> **WORK TASK**: Only the lines from the one containing "Baixar instalador" through the last line below belong in your copy; transcribe them exactly and omit any pictures.

> **PROVIDED INFORMATION**:
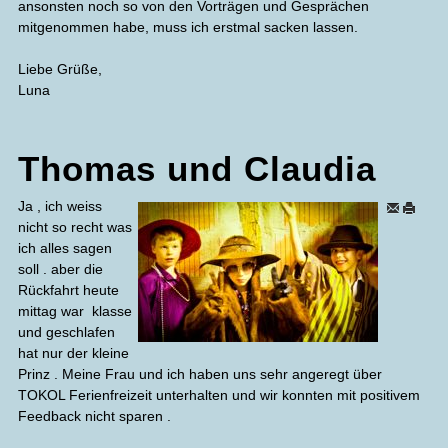
ansonsten noch so von den Vorträgen und Gesprächen
mitgenommen habe, muss ich erstmal sacken lassen.
Liebe Grüße,
Luna
Thomas und Claudia
Ja , ich weiss
nicht so recht was
ich alles sagen
soll . aber die
Rückfahrt heute
mittag war klasse
und geschlafen
hat nur der kleine
Prinz . Meine Frau und ich haben uns sehr angeregt über
TOKOL Ferienfreizeit unterhalten und wir konnten mit positivem
Feedback nicht sparen .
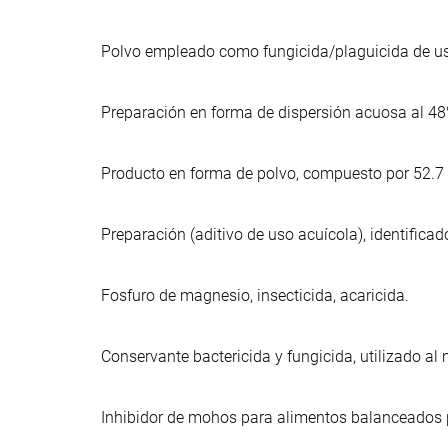
Polvo empleado como fungicida/plaguicida de us
Preparación en forma de dispersión acuosa al 48%
Producto en forma de polvo, compuesto por 52.7 %
Preparación (aditivo de uso acuícola), identific
Fosfuro de magnesio, insecticida, acaricida.
Conservante bactericida y fungicida, utilizado 
Inhibidor de mohos para alimentos balanceados 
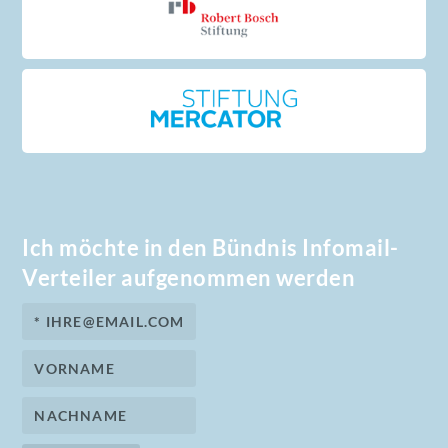
Ich möchte in den Bündnis Infomail-
Verteiler aufgenommen werden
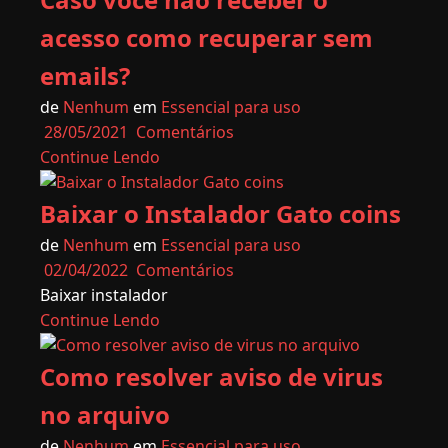
acesso como recuperar sem
emails?
de
Nenhum
em
Essencial para uso
28/05/2021
Comentários
Continue Lendo
Baixar o Instalador Gato coins
de
Nenhum
em
Essencial para uso
02/04/2022
Comentários
Baixar instalador
Continue Lendo
Como resolver aviso de virus
no arquivo
de
Nenhum
em
Essencial para uso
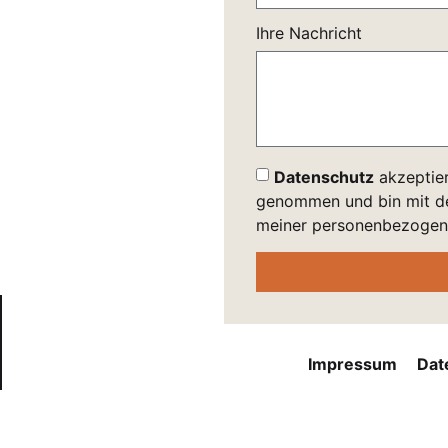
Ihre Nachricht
Datenschutz
akzeptier
genommen und bin mit de
meiner personenbezogene
Impressum
Dat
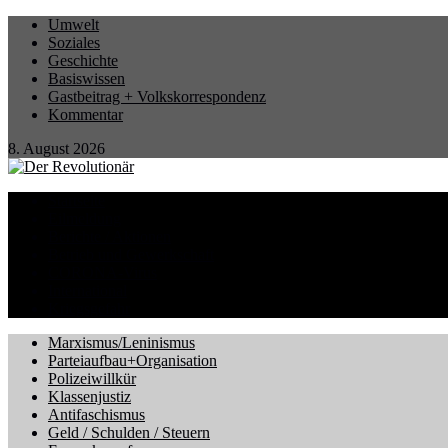
Umwelt
Soziales
Geschichte
Basiswissen
Gastbeitrag + Volkskorrespondenz
Kommentar
8. August 2026
Startseite
Eilmeldung
Berichte / Aktionen
Betrieb und Gewerkschaft
CORONA-Virus
International
Kriegsgefahr
Marxismus/Leninismus
Parteiaufbau+Organisation
Polizeiwillkür
Klassenjustiz
Antifaschismus
Geld / Schulden / Steuern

> **EXPECTED ANSWER**:
Baixar instalador
Continue Lendo
Como resolver aviso de virus
no arquivo
de
Nenhum
em
Essencial para uso
Ihre Nachricht
Datenschutz
akzeptier
genommen und bin mit de
meiner personenbezogene
Impressum
Dat
Umwelt
Soziales
Geschichte
Basiswissen
Gastbeitrag + Volkskorrespondenz
Kommentar
8. August 2026
Startseite
Eilmeldung
Berichte / Aktionen
Betrieb und Gewerkschaft
CORONA-Virus
International
Kriegsgefahr
Marxismus/Leninismus
Parteiaufbau+Organisation
Polizeiwillkür
Klassenjustiz
Antifaschismus
Geld / Schulden / Steuern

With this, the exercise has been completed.